Members are in principle bound only by decisions of bodies of the association to which they are affiliated. However, they must also be bound by decisions made by Doping Authority Netherlands on the basis of the NDR (such as therapeutic use exemptions, decisions to select an athlete for a doping control, to add an athlete to the RTP, etc.). Ensuring that athletes are indeed bound by such decisions requires either a change to articles of association or specific arrangements at an association (such as licenses or other agreements). Establishing arrangements of this kind in sports is a long process, in part because of the complexity of the issue.
During the discussions with the associations about the switch to the ISR described above, the question of making decisions of Doping Authority Netherlands binding on members was also discussed. This has also proven to be a lengthy process.

Structural activities and operations

Our structural legal activities in 2020 included the provision of general legal services and support within the organisation. This involved drafting, assessing and/or revising contracts, letters, memoranda and policy memoranda, and regulations, as well as advice for the various departments of Doping Authority Netherlands and the CEO.
The structural activities in 2020 also included education and advice for sports associations and, in various cases, athletes with respect to the content, operation and application of the Doping Regulations.
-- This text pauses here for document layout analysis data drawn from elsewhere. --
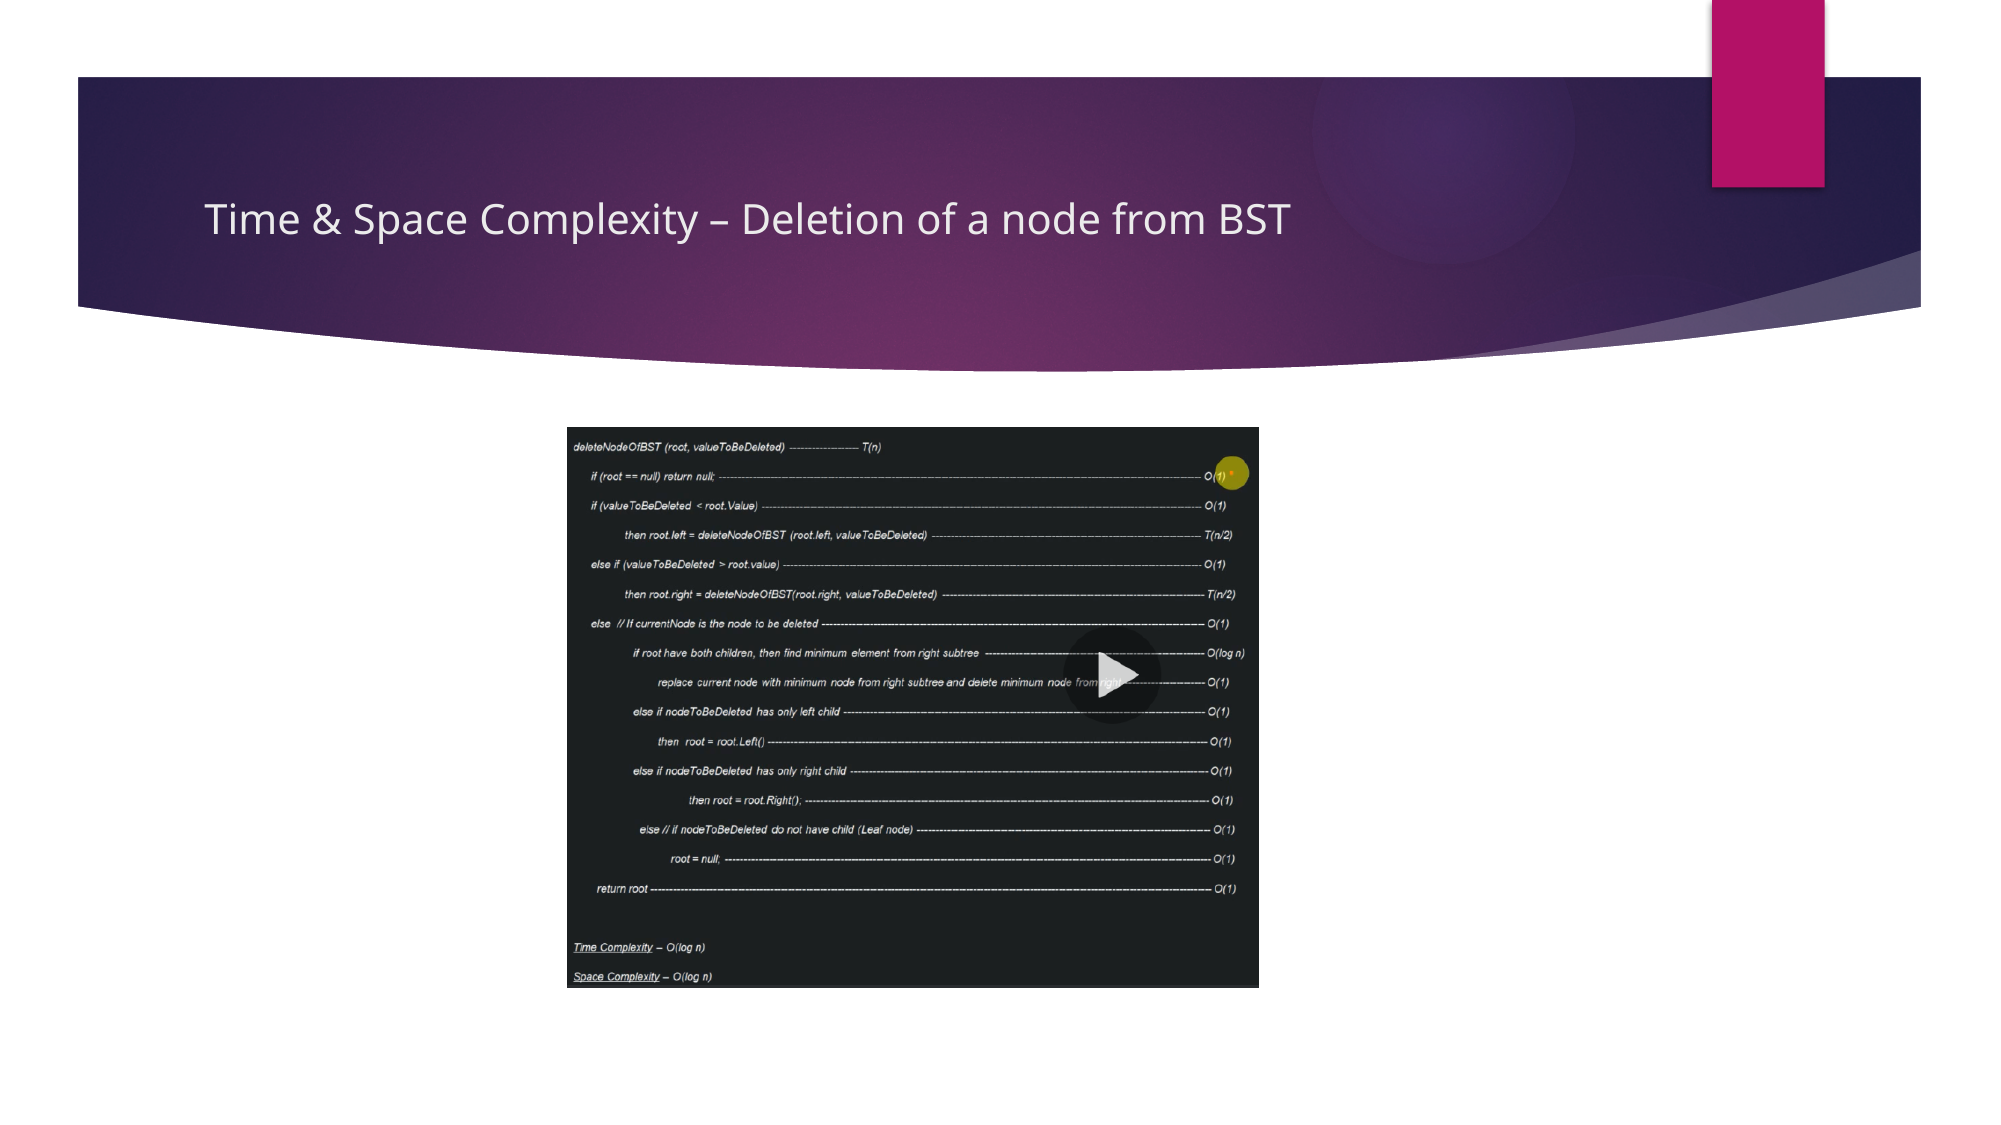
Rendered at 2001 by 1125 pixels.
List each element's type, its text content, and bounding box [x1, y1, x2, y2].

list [567, 426, 1260, 988]
title Time & Space Complexity – Deletion of a node from BST [189, 159, 1627, 276]
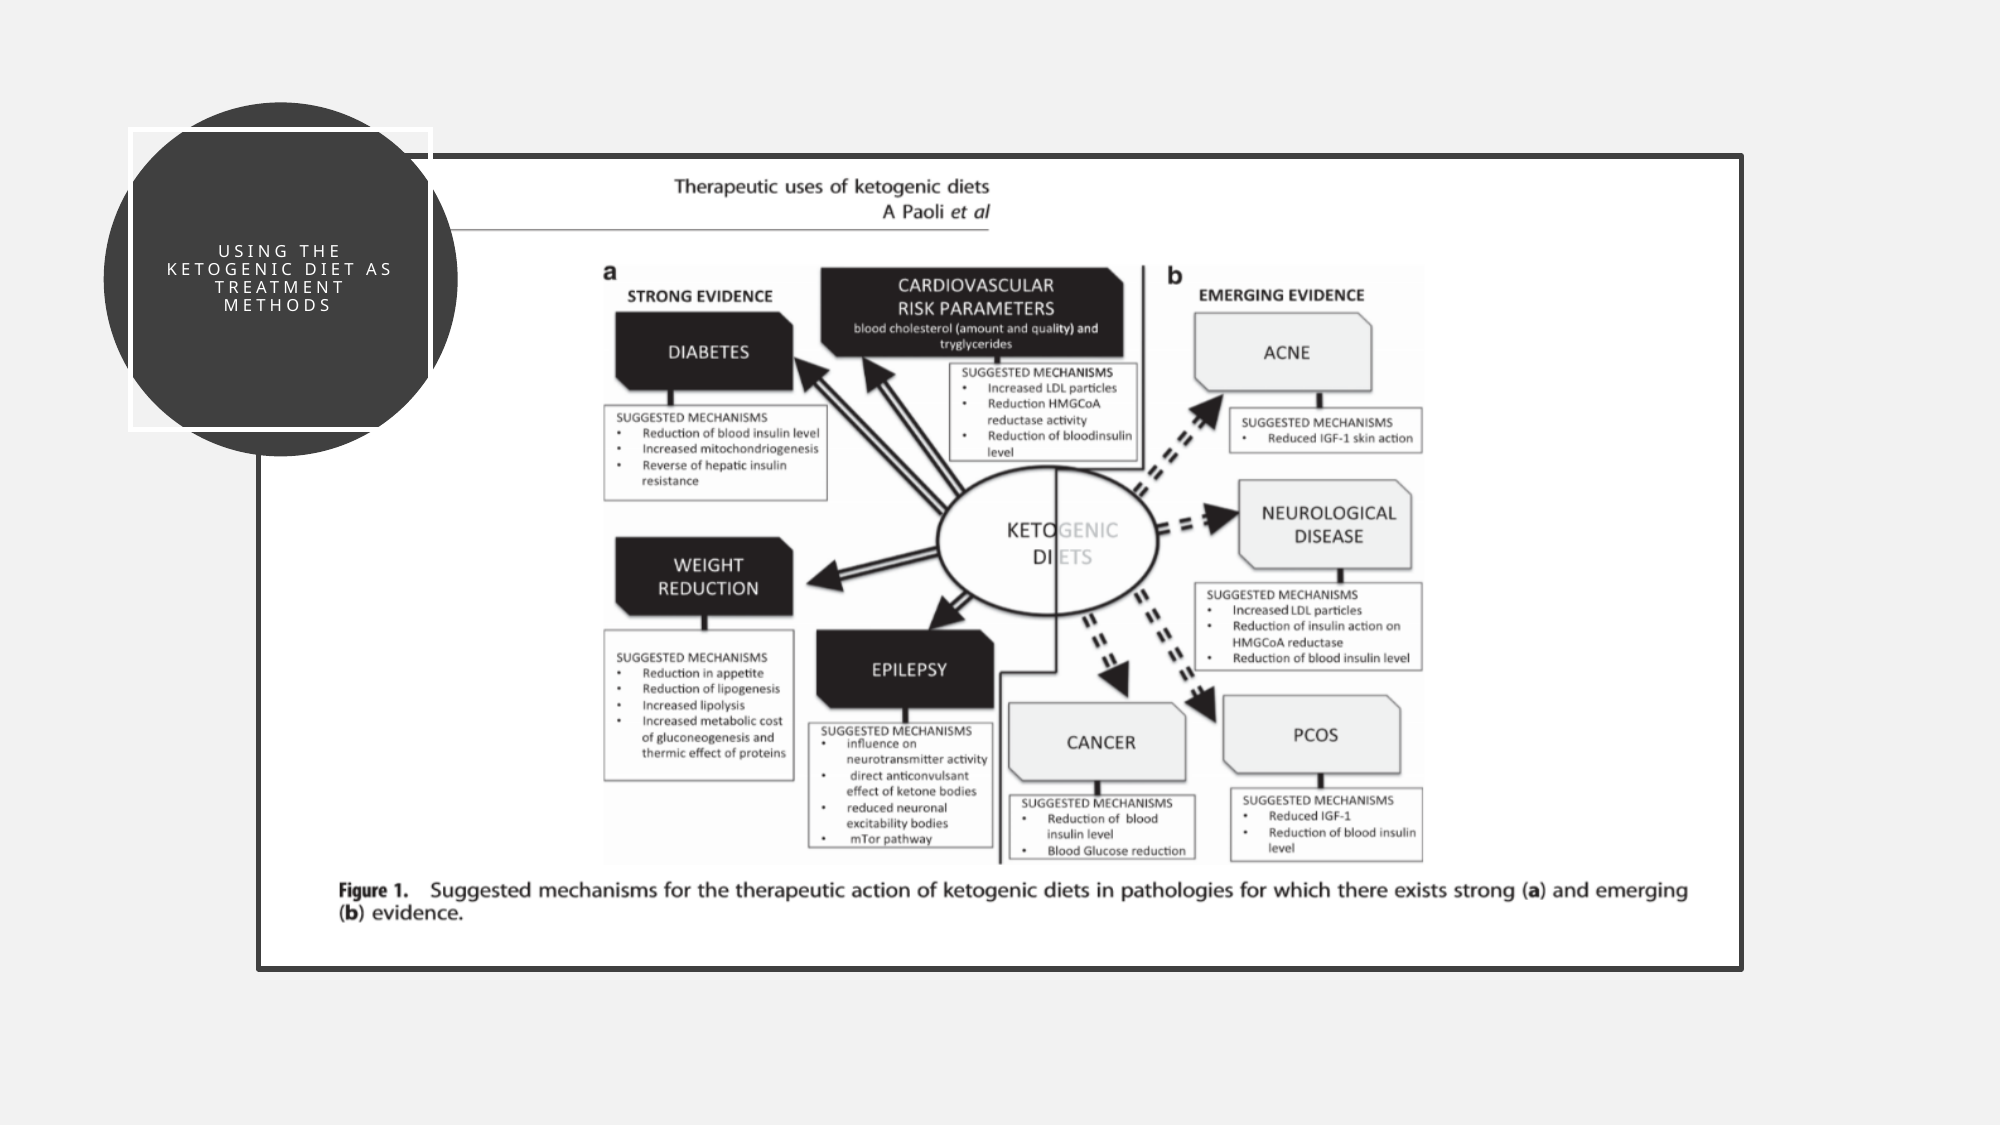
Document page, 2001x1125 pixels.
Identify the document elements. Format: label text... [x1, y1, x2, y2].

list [276, 169, 1724, 949]
title Using the ketogenic diet as treatment methods [128, 127, 433, 432]
text_box [257, 155, 1742, 970]
text_box [189, 432, 276, 458]
text_box [102, 187, 128, 371]
text_box [188, 101, 373, 127]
Research and advice relating to complex legal issues

The examination and study of complex legal issues is a structural activity. In 2020, the following legal questions were further examined and discussed with policy partners: (1) the role and position of Doping Authority Netherlands as a non-statutory body under public law of a sports association to which a significant number of tasks and competences are assigned pursuant to the World Anti-Doping Code and the National Doping Regulations, (2) the overlapping of public law (the Wuab) and private law (association law; in the form of statutes and the National Doping Regulations), and (3) the implementation of the legal duties and principles for the processing of personal data on the one hand and the duties pursuant to the National Doping Regulations on the other. In addition, new issues arising from the new World Anti-Doping Code and the newly introduced International Standard for Results Management (ISRM) were examined in 2020. They include, for example, the requirements for institutional independence and the division of powers between Doping Authority Netherlands, the associations and the ISR.

Government Information (Public Access) Act (Wob)

Doping Authority Netherlands did not receive any Wob requests in 2020.

Objections and appeals under the General Administrative Law Act

One of the consequences of the establishment of the independent administrative body is that, under the Dutch General Administrative Law Act (Awb), interested parties have the right to lodge administrative objections to decisions made by Doping Authority Netherlands. If desired, there is also the option of lodging appeals with the administrative court.
In 2020, Doping Authority Netherlands received one objection to a decision it made under the Awb. No appeal has been lodged with the administrative courts against the decision of Doping Authority Netherlands relating to this objection.


All documents drawn up pursuant to the General Data Protection Regulation (GDPR) (privacy policy, privacy regulations, etc.) were reviewed in 2020 and updated where necessary. Doping Authority Netherlands registered four data leaks in 2020. There was no obligation to notify the Dutch Personal Data Authority (AP) in any of these cases.

Policies, rules and regulations relating to the independent administrative body

Several rules and regulations have been revised.

WADA audit

Two legal processes were covered by the audit conducted by WADA at Doping Authority Netherlands: results management and privacy. Because of the legal nature and the privacy implications, the Legal Affairs department was also closely involved in the audit of the therapeutic use exemptions process.